■ Source data
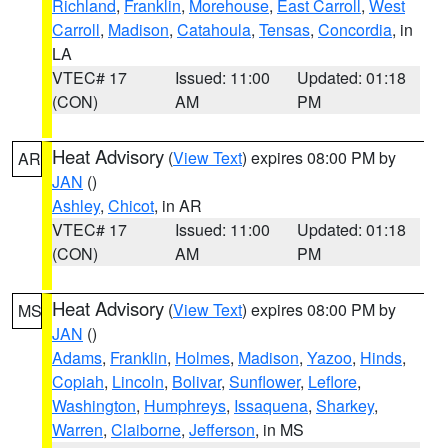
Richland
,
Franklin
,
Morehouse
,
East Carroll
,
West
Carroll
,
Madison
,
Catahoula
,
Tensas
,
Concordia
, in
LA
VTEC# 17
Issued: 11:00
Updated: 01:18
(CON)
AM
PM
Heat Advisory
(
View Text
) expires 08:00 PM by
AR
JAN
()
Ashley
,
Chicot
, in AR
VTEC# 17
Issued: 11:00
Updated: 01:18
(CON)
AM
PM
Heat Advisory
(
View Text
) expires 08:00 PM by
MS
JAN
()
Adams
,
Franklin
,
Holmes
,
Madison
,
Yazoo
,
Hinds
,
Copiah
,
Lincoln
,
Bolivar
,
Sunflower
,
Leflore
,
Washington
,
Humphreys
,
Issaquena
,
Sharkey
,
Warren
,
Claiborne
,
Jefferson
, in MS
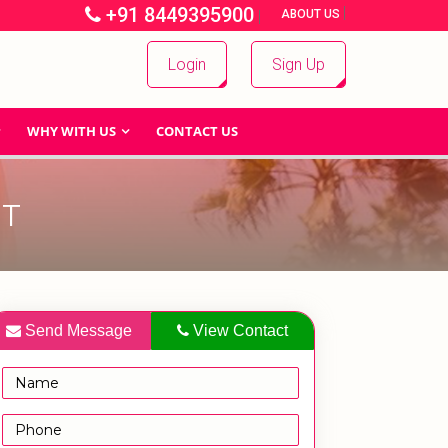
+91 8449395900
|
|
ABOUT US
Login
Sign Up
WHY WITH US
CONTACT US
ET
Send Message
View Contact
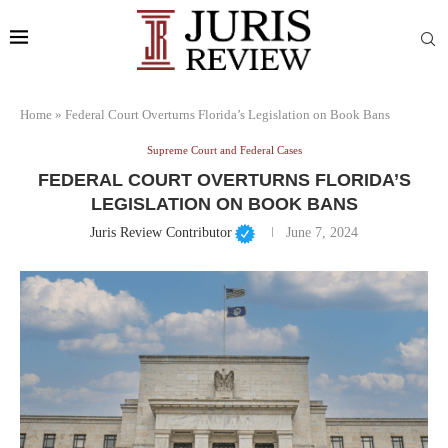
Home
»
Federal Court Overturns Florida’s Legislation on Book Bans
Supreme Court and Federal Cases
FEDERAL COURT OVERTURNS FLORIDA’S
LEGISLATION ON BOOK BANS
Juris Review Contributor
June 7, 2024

■ Task prompt
Every entry above needs to be copied exactly, apart from its pictures.

■ Response to this task
Richland
,
Franklin
,
Morehouse
,
East Carroll
,
West
Carroll
,
Madison
,
Catahoula
,
Tensas
,
Concordia
, in
LA
VTEC# 17
Issued: 11:00
Updated: 01:18
(CON)
AM
PM
Heat Advisory
(
View Text
) expires 08:00 PM by
AR
JAN
()
Ashley
,
Chicot
, in AR
VTEC# 17
Issued: 11:00
Updated: 01:18
(CON)
AM
PM
Heat Advisory
(
View Text
) expires 08:00 PM by
MS
JAN
()
Adams
,
Franklin
,
Holmes
,
Madison
,
Yazoo
,
Hinds
,
Copiah
,
Lincoln
,
Bolivar
,
Sunflower
,
Leflore
,
Washington
,
Humphreys
,
Issaquena
,
Sharkey
,
Warren
,
Claiborne
,
Jefferson
, in MS
+91 8449395900
|
|
ABOUT US
Login
Sign Up
WHY WITH US
CONTACT US
ET
Send Message
View Contact
Home
»
Federal Court Overturns Florida’s Legislation on Book Bans
Supreme Court and Federal Cases
FEDERAL COURT OVERTURNS FLORIDA’S
LEGISLATION ON BOOK BANS
Juris Review Contributor
June 7, 2024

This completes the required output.